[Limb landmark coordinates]
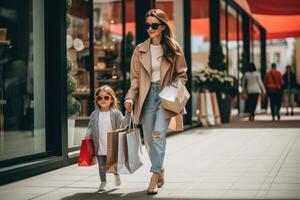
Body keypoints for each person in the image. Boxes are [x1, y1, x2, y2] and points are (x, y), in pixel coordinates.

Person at [124, 9, 188, 195]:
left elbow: (182, 74)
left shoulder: (174, 48)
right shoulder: (140, 50)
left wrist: (174, 89)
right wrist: (130, 97)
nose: (150, 29)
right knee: (150, 142)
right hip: (146, 97)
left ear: (163, 26)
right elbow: (135, 79)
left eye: (154, 25)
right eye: (147, 25)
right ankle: (160, 170)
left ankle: (153, 177)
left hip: (166, 96)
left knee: (158, 136)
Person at [85, 85, 130, 192]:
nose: (103, 100)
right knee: (102, 166)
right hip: (100, 144)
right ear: (96, 100)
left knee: (113, 164)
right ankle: (103, 182)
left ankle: (116, 174)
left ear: (111, 99)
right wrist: (88, 135)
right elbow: (90, 127)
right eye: (100, 98)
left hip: (112, 144)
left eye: (106, 97)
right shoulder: (94, 114)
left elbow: (123, 124)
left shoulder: (116, 113)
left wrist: (128, 113)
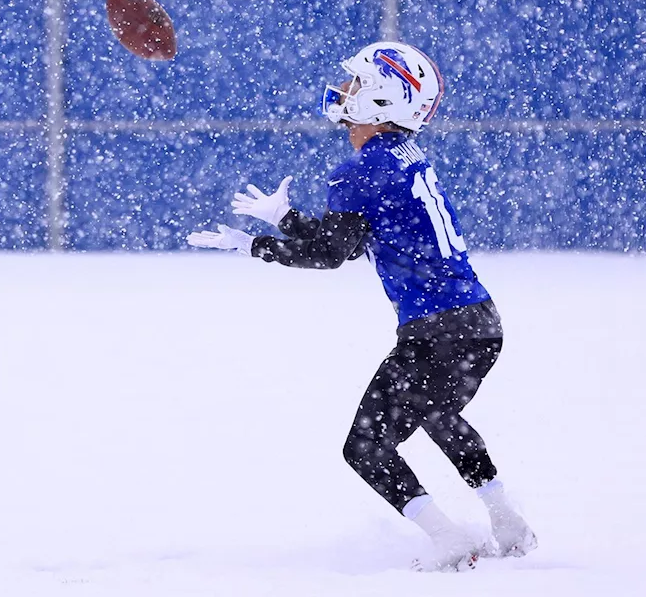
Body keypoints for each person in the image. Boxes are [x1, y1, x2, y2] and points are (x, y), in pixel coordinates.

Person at [187, 41, 536, 570]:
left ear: (383, 98)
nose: (345, 92)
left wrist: (255, 246)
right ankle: (507, 520)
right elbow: (352, 242)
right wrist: (286, 220)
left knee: (365, 448)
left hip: (435, 332)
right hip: (479, 323)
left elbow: (329, 254)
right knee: (439, 414)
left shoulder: (359, 170)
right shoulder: (403, 156)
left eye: (357, 84)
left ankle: (449, 540)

REQUIREMENT - Only the lines from the one containing "right knee: (102, 166)" through the last line of the data may appear in the answer, each given again exactly and with pictures left out.

THE COMPLETED TASK -
right knee: (102, 166)
right hip: (100, 144)
right ear: (96, 100)
left knee: (113, 164)
right ankle: (103, 182)
left ankle: (116, 174)
left ear: (111, 99)
right wrist: (88, 135)
right elbow: (90, 127)
right eye: (100, 98)
left hip: (112, 144)
left eye: (106, 97)
right shoulder: (94, 114)
left elbow: (123, 124)
left shoulder: (116, 113)
left wrist: (128, 113)
Body keypoints for each person in the image. Boxes are [x1, y1, x2, y2] and points are (x, y), in pixel coordinates.

Person at [187, 41, 536, 570]:
left ear: (383, 98)
nose: (345, 92)
left wrist: (255, 246)
right ankle: (507, 520)
right elbow: (352, 242)
right wrist: (286, 220)
left knee: (365, 448)
left hip: (435, 332)
right hip: (479, 323)
left elbow: (329, 254)
right knee: (439, 414)
left shoulder: (359, 170)
right shoulder: (403, 156)
left eye: (357, 84)
left ankle: (449, 540)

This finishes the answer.